Transcribe each of the items below character for character, without changing anything.

Data excerpts:
....................

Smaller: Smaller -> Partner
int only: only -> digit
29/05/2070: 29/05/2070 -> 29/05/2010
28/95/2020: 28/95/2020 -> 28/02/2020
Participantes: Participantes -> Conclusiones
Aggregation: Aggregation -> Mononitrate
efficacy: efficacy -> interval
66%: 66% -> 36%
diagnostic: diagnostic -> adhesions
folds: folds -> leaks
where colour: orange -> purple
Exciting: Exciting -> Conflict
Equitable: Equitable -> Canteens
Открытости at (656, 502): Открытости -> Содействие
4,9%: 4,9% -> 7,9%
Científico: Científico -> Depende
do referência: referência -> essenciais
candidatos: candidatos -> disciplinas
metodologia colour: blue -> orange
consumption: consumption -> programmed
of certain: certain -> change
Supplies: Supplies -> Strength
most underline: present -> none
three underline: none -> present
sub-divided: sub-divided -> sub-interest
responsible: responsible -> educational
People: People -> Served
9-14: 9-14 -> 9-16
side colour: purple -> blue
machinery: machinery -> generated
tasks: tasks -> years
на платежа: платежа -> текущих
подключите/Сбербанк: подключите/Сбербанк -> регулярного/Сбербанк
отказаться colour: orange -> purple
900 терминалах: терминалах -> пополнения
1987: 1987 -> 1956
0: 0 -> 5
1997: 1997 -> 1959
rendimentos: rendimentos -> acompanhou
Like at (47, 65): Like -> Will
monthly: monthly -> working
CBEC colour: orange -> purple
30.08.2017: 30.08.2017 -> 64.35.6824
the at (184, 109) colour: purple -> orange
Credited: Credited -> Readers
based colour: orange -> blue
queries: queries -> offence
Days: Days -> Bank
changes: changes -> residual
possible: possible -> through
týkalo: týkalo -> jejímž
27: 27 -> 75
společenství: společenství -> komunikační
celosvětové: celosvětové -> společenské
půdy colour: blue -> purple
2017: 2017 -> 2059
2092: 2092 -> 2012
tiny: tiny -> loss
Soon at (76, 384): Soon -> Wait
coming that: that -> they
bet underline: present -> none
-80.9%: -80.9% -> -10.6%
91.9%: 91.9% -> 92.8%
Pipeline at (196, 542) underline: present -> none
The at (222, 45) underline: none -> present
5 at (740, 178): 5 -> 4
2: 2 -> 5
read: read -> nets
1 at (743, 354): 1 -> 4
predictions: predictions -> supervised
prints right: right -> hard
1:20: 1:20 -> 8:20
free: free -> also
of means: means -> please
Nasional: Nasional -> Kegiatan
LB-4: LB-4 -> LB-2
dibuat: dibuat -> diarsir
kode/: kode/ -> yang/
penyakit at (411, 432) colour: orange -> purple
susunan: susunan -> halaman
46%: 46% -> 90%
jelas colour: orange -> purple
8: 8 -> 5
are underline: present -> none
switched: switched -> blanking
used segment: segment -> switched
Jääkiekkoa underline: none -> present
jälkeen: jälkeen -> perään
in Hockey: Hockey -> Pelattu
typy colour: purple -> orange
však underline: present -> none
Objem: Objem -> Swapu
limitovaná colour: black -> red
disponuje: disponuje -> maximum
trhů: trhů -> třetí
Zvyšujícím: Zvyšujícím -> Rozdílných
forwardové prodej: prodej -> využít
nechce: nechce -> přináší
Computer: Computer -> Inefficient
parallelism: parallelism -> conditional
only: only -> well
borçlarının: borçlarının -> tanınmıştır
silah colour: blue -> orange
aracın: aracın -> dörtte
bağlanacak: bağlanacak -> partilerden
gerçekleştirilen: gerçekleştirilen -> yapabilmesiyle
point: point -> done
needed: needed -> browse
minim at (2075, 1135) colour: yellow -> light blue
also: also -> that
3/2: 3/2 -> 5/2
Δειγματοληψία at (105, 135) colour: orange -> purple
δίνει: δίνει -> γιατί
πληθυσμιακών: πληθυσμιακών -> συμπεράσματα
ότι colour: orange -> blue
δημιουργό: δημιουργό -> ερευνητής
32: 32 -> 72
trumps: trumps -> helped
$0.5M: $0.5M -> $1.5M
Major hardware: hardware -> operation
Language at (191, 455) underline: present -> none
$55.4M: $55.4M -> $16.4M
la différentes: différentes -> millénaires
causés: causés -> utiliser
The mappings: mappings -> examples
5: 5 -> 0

....................

[EXPECTED ANSWER]
Smaller: Smaller -> Partner
int only: only -> digit
29/05/2070: 29/05/2070 -> 29/05/2010
28/95/2020: 28/95/2020 -> 28/02/2020
Participantes: Participantes -> Conclusiones
Aggregation: Aggregation -> Mononitrate
efficacy: efficacy -> interval
66%: 66% -> 36%
diagnostic: diagnostic -> adhesions
folds: folds -> leaks
where colour: orange -> purple
Exciting: Exciting -> Conflict
Equitable: Equitable -> Canteens
Открытости at (656, 502): Открытости -> Содействие
4,9%: 4,9% -> 7,9%
Científico: Científico -> Depende
do referência: referência -> essenciais
candidatos: candidatos -> disciplinas
metodologia colour: blue -> orange
consumption: consumption -> programmed
of certain: certain -> change
Supplies: Supplies -> Strength
most underline: present -> none
three underline: none -> present
sub-divided: sub-divided -> sub-interest
responsible: responsible -> educational
People: People -> Served
9-14: 9-14 -> 9-16
side colour: purple -> blue
machinery: machinery -> generated
tasks: tasks -> years
на платежа: платежа -> текущих
подключите/Сбербанк: подключите/Сбербанк -> регулярного/Сбербанк
отказаться colour: orange -> purple
900 терминалах: терминалах -> пополнения
1987: 1987 -> 1956
0: 0 -> 5
1997: 1997 -> 1959
rendimentos: rendimentos -> acompanhou
Like at (47, 65): Like -> Will
monthly: monthly -> working
CBEC colour: orange -> purple
30.08.2017: 30.08.2017 -> 64.35.6824
the at (184, 109) colour: purple -> orange
Credited: Credited -> Readers
based colour: orange -> blue
queries: queries -> offence
Days: Days -> Bank
changes: changes -> residual
possible: possible -> through
týkalo: týkalo -> jejímž
27: 27 -> 75
společenství: společenství -> komunikační
celosvětové: celosvětové -> společenské
půdy colour: blue -> purple
2017: 2017 -> 2059
2092: 2092 -> 2012
tiny: tiny -> loss
Soon at (76, 384): Soon -> Wait
coming that: that -> they
bet underline: present -> none
-80.9%: -80.9% -> -10.6%
91.9%: 91.9% -> 92.8%
Pipeline at (196, 542) underline: present -> none
The at (222, 45) underline: none -> present
5 at (740, 178): 5 -> 4
2: 2 -> 5
read: read -> nets
1 at (743, 354): 1 -> 4
predictions: predictions -> supervised
prints right: right -> hard
1:20: 1:20 -> 8:20
free: free -> also
of means: means -> please
Nasional: Nasional -> Kegiatan
LB-4: LB-4 -> LB-2
dibuat: dibuat -> diarsir
kode/: kode/ -> yang/
penyakit at (411, 432) colour: orange -> purple
susunan: susunan -> halaman
46%: 46% -> 90%
jelas colour: orange -> purple
8: 8 -> 5
are underline: present -> none
switched: switched -> blanking
used segment: segment -> switched
Jääkiekkoa underline: none -> present
jälkeen: jälkeen -> perään
in Hockey: Hockey -> Pelattu
typy colour: purple -> orange
však underline: present -> none
Objem: Objem -> Swapu
limitovaná colour: black -> red
disponuje: disponuje -> maximum
trhů: trhů -> třetí
Zvyšujícím: Zvyšujícím -> Rozdílných
forwardové prodej: prodej -> využít
nechce: nechce -> přináší
Computer: Computer -> Inefficient
parallelism: parallelism -> conditional
only: only -> well
borçlarının: borçlarının -> tanınmıştır
silah colour: blue -> orange
aracın: aracın -> dörtte
bağlanacak: bağlanacak -> partilerden
gerçekleştirilen: gerçekleştirilen -> yapabilmesiyle
point: point -> done
needed: needed -> browse
minim at (2075, 1135) colour: yellow -> light blue
also: also -> that
3/2: 3/2 -> 5/2
Δειγματοληψία at (105, 135) colour: orange -> purple
δίνει: δίνει -> γιατί
πληθυσμιακών: πληθυσμιακών -> συμπεράσματα
ότι colour: orange -> blue
δημιουργό: δημιουργό -> ερευνητής
32: 32 -> 72
trumps: trumps -> helped
$0.5M: $0.5M -> $1.5M
Major hardware: hardware -> operation
Language at (191, 455) underline: present -> none
$55.4M: $55.4M -> $16.4M
la différentes: différentes -> millénaires
causés: causés -> utiliser
The mappings: mappings -> examples
5: 5 -> 0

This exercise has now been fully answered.